Moreover, most Americans support the Affordable Care Act (ACA). A handful of principled Republicans and all Democrats in Congress prevented repeal of the ACA. However, that has not stopped Trump from trying to roll back the ACA with a sabotage campaign: deep cuts in ACA advertising and outreach, a shorter enrollment period, elimination of federal payment of out-of-pocket health costs, allowing the sale of useless bare-bones insurance and eliminating the individual mandate (2019).

Walker has been forced to deal with the fallout of policies he strongly supports: repeal of the ACA with its coverage expansion and consumer protections and fanatic, irrational opposition to Medicaid expansion. With Trump-created chaos, confusion and instability in the private insurance market causing higher premiums, Walker opted for a Wisconsin ACA reinsurance program to help private insurers with high-cost enrollees. His TV campaign ad touts his supposed “bipartisan stabilization plan”, discounting his scorched-earth opposition to the ACA and worse.

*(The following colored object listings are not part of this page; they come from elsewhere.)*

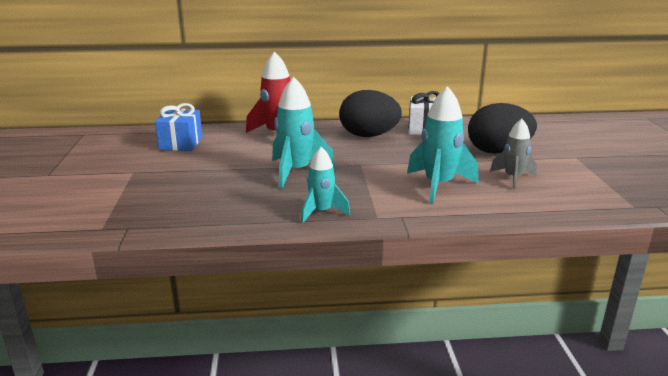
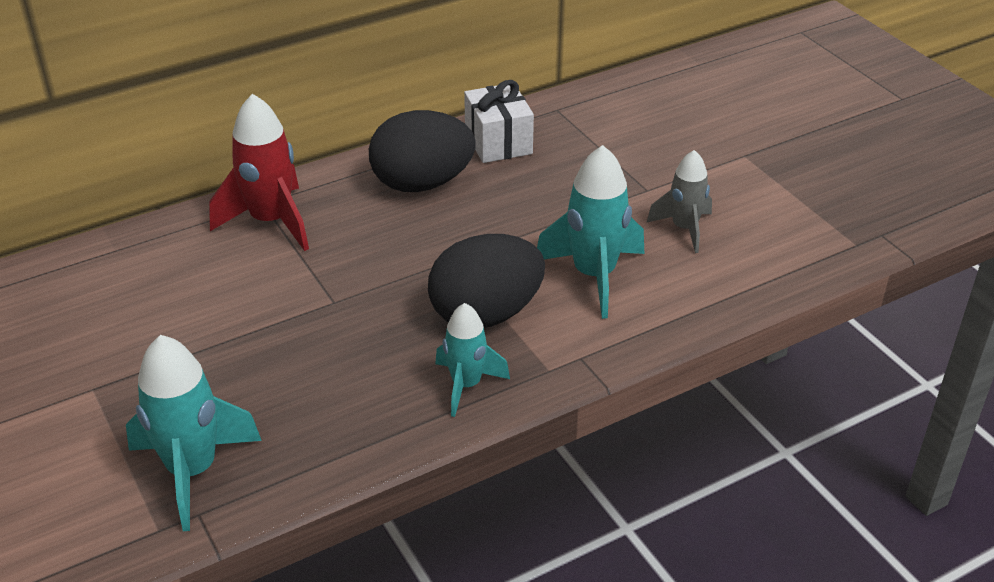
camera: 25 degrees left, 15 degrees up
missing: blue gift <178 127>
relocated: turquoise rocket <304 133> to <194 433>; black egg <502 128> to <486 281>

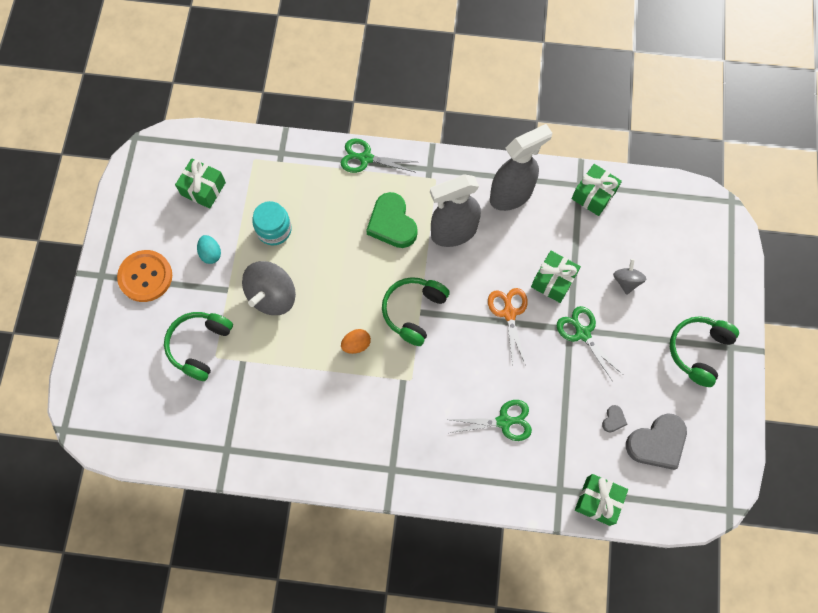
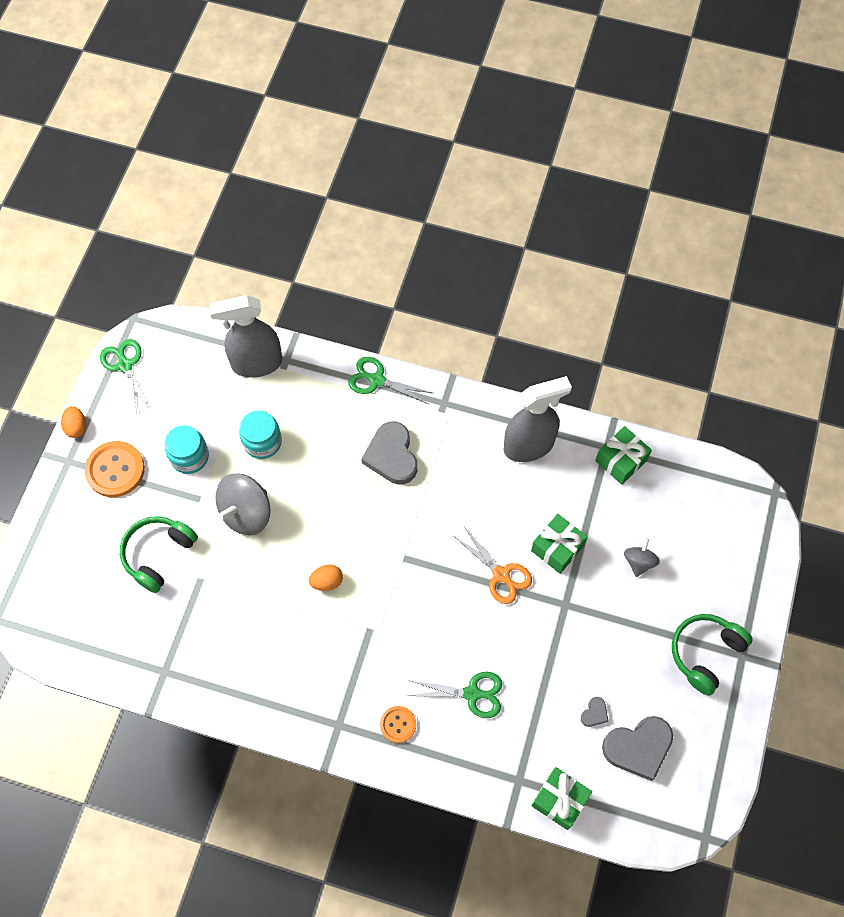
camera: 10 degrees right, 5 degrees down
missing: green gift <200 183>; green headphones <416 311>
appeared: orange egg <74 422>; orange button <398 724>
relocated: grey spray bottle <455 210> to <245 336>; green scissors <590 344> to <124 376>
exchanged: turquoise egg <209 249> to turquoise jar <187 449>
colour: green heart <392 220> to grey heart <389 453>
spun: orange scissors <508 327> = <493 566> 135 degrees clockwise

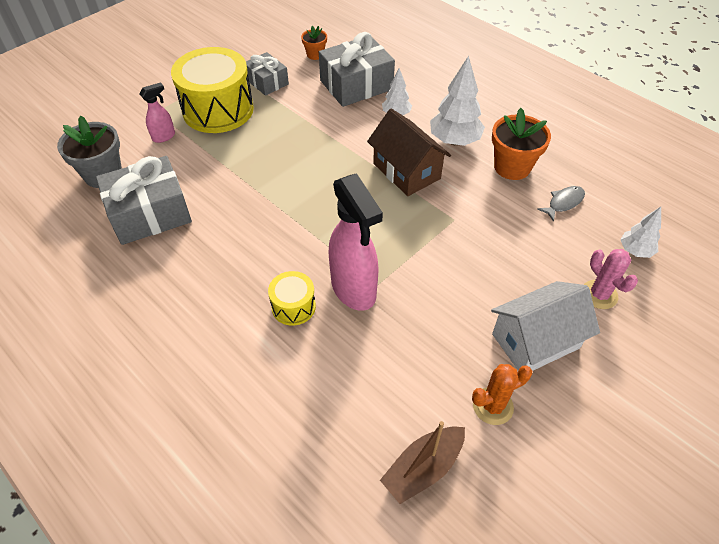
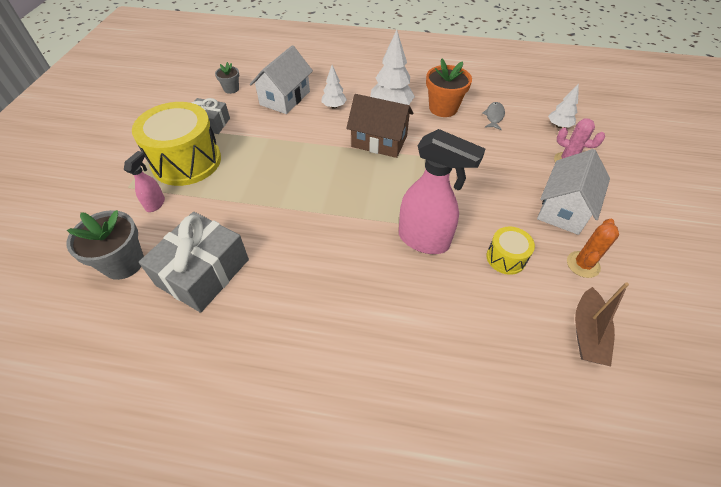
camera: 35 degrees left, 0 degrees up
relocated: yellow drum <292 298> to <510 251>
exchanged: grey gift <357 69> to white house <281 79>
colour: orange flower pot <314 43> to grey flower pot <227 78>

Walker wants to destroy the ACA.

As Walker signed his reinsurance bill, he gave the go ahead to Wisconsin GOP Attorney General Brad Schimel’s scheme to go to a conservative Texas federal court to argue that the elimination of the individual mandate means the entire ACA should be declared unconstitutional. Even for Walker this was a breathtakingly cynical stunt. But it’s no laughing matter now.

Attorney General Jeff Sessions “with the approval of the President of the United States” (Justice Department) has refused to defend the ACA in court. Moreover, Sessions said that congressional elimination of the tax penalty to enforce the individual mandate requires overturning ACA’s guarantee of coverage for people with preexisting conditions and its prohibition of charging sick people higher rates. The Kaiser Family Foundation said 52 million Americans under 65, including 852,000 Wisconsinites, could lose access to affordable comprehensive health insurance.

There is a firestorm of opposition from the American Hospital Association, America’s Health Insurance Plans, American Medical Association, patient advocacy groups such as the American Cancer Society and members of Congress. Wisconsin Democratic Senator Tammy Baldwin said: “Attorney General Sessions has gone to court in support of President Trump and Wisconsin’s Governor and Attorney General to take away guaranteed protections and to raise costs for Americans with preexisting conditions. The people of Wisconsin did not send me to Washington to take people’s health care away and I will continue my fight against these relentless efforts to make things worse for Wisconsin families.” It is long past time to heed Senator Baldwin and end GOP dissembling.

— Kaplan wrote a guest column from Washington, D.C. for the Wisconsin State Journal from 1995 – 2009.